Work request a – Print every line of the listing below the piece on Hampshire's interior design team exactly as it stands, but leave the pictures out.
==== Text segment
Paula Ashford explains how the council’s interior design team is working to facilitate organisational transformation and cultural change.

With a population of 1.3 million, Hampshire CC, as a local authority, employs more than 37,000 staff as a local authority and in its schools; a big organisation with a property portfolio and responsibility to match. Hampshire CC (HCC) property services have been producing public architecture for public good since the 1970s.

Bob Wallbridge heads up a multi-disciplinary public sector design led practice offering architecture, engineering, landscape design, surveying, cost consultancy and interior design, thriving in stark contrast to the trend, which saw the dismantling of most public sector architects' departments.

In recent years, the interior design team has carved out a particularly distinctive niche beyond the core disciplines of design, space-planning and specification of furniture, materials and colours to occupy a space somewhere between public sector transformation and strategic interior design: we are change designers, if you will.

Against the continuing backdrop of austerity, transformation is at the heart of Hampshire's thinking when it comes to managing its estate and ensuring maximum value is achieved for residents in a time of reducing budgets. The interior design team has used interior design to facilitate organisational transformation and cultural change on a range of projects across Hampshire.

Every project is tackled with the same philosophical approach. Ten years of designing and delivering projects has enabled the county council's interior design team to develop a methodology to help organisations implement both small- and large-scale changes to both where they work and more importantly how they work. For the county council, there are clear and well-defined principles of change design; these are based around people and place.

The people element is the winning of ‘hearts and minds'. Through user engagement and education it is possible to make individuals and teams feel part of the design process and empowered by the coming change.

The place element is the art of purposeful place-making, born out of clearly defined interior design strategies. It's key to enabling mobility, providing a choice of settings that inspire and motivate and where staff, public and children have more control over how and where to get their work done, access public services or learn more effectively.
========
==== Data shown
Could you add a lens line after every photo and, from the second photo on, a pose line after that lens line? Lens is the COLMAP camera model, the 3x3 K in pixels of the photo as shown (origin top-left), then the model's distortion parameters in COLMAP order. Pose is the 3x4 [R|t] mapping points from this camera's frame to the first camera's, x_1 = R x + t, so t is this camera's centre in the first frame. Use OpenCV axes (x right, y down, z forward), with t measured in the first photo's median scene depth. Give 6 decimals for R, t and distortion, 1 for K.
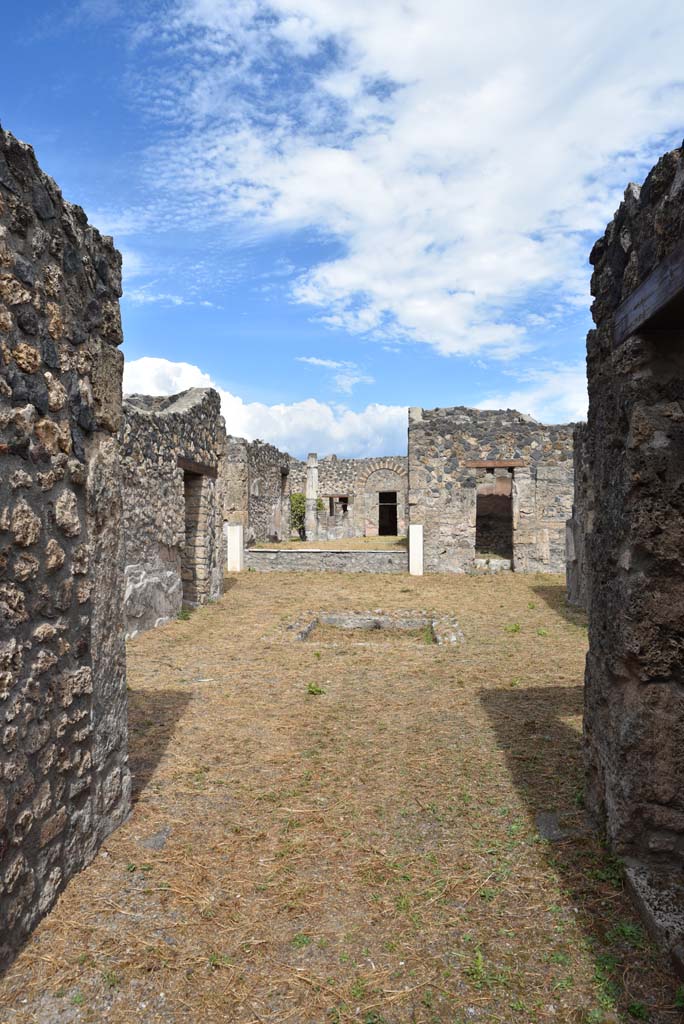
lens RADIAL K [[700.9, 0, 337.9], [0, 700.9, 509.8], [0, 0, 1]] dist [-0.133823, 0.093702]
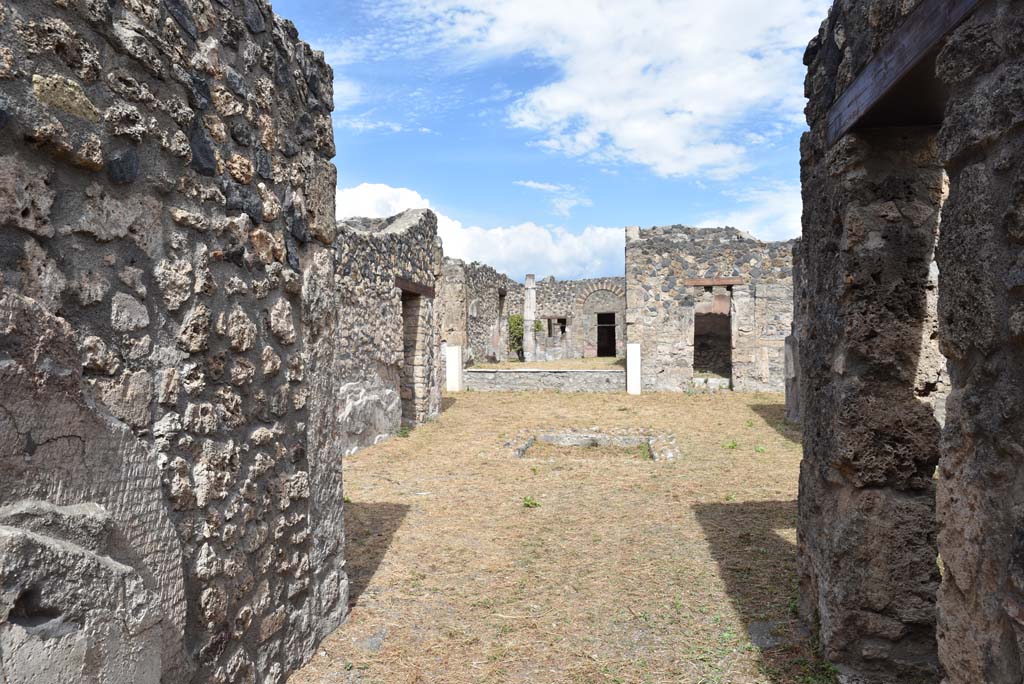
lens RADIAL K [[696.6, 0, 509.5], [0, 696.6, 349.4], [0, 0, 1]] dist [-0.134876, 0.092478]
pose [[0.997648, -0.006745, -0.068215, 0.003497], [0.008366, 0.999689, 0.023508, 0.006236], [0.068035, -0.024023, 0.997394, -0.000151]]
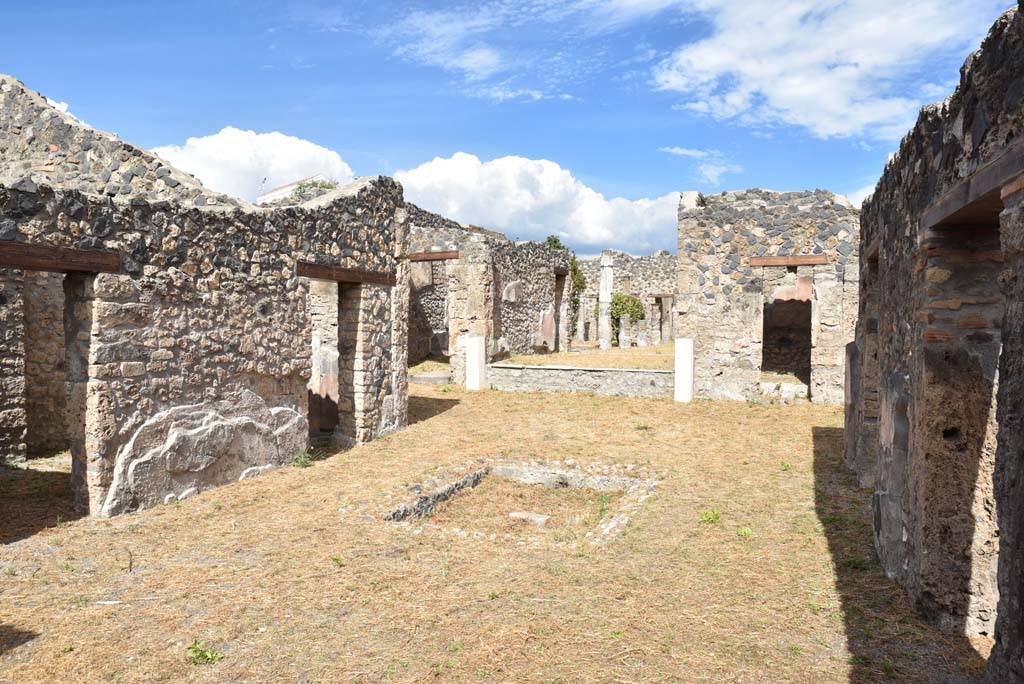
========
Work request b – Write what follows the last sentence of the piece on Hampshire's interior design team.

Task output a –
Could you add a lens line after every photo and, from the second photo on, a pose line after that lens line? Lens is the COLMAP camera model, the 3x3 K in pixels of the photo as shown (origin top-left), then the model's distortion parameters in COLMAP order. Pose is the 3x4 [R|t] mapping points from this camera's frame to the first camera's, x_1 = R x + t, so t is this camera's centre in the first frame. Use OpenCV axes (x right, y down, z forward), with t measured in the first photo's median scene depth. Give 6 decimals for R, t and distortion, 1 for K.
lens RADIAL K [[700.9, 0, 337.9], [0, 700.9, 509.8], [0, 0, 1]] dist [-0.133823, 0.093702]
lens RADIAL K [[696.6, 0, 509.5], [0, 696.6, 349.4], [0, 0, 1]] dist [-0.134876, 0.092478]
pose [[0.997648, -0.006745, -0.068215, 0.003497], [0.008366, 0.999689, 0.023508, 0.006236], [0.068035, -0.024023, 0.997394, -0.000151]]

Task output b –
The county council's approach to change design originated in the Workstyle initiative: at the heart of this sits the need to manage assets more effectively, exploit technology to the full and work smarter. The interior design team was instrumental in the delivery of Elizabeth II Court, HCC's flagship HQ in Winchester. It championed the future for innovation in the workplace across Hampshire's estate, creating a diverse, efficient office environment that supports flexible ways of working. Nearly ten years on it continues to deliver a 30% improvement in space utilisation, and has led to a reduction in the county's office space requirement in Winchester. Staff retention and workplace wellbeing has increased over this period and raised the bar for public sector working.  

Away from the workplace, Hampshire's library service runs 48 libraries and discovery centres across the county, and supports five community libraries. A major initiative is the library service's extensive transformational programme across this estate which the interior design team has helped facilitate by delivering staff and client focussed workshops to support engagement to inform the strategic design. This resulted in a significant change in the way libraries are used and perceived by the wider community.

The strategic interior design service has also been successfully exported beyond the boundaries of Hampshire. It has played a major part in school design programmes for both Surrey CC and Reading BC, where the latest project, Civitas Academy, has seen the co-location of an award-winning primary school with a local community centre as part of the regeneration of a deprived area of Reading city centre.

In the same city, change design has helped transform the way public services are delivered. In 2014 Reading BC decanted from their aging HQ and moved into Reading Civic Offices, renovating a 1980s building. The county council was able to bring its experience of delivering large-scale office reorganisation and relocation while ensuring the created environments were reflective of a forward thinking organisation funded by the public for the public.

The interior design team has most recently completed the first phase of a large office refurbishment to support joint working between Hampshire Constabulary and Fire and Rescue Service. It is proving to be a powerful tool for integrated working with shared breakout spaces and staff facilities resulting in more joined up collaborative services.

Hampshire CC continues to show how public sector transformation can be designed by placing people and place at the heart of everything.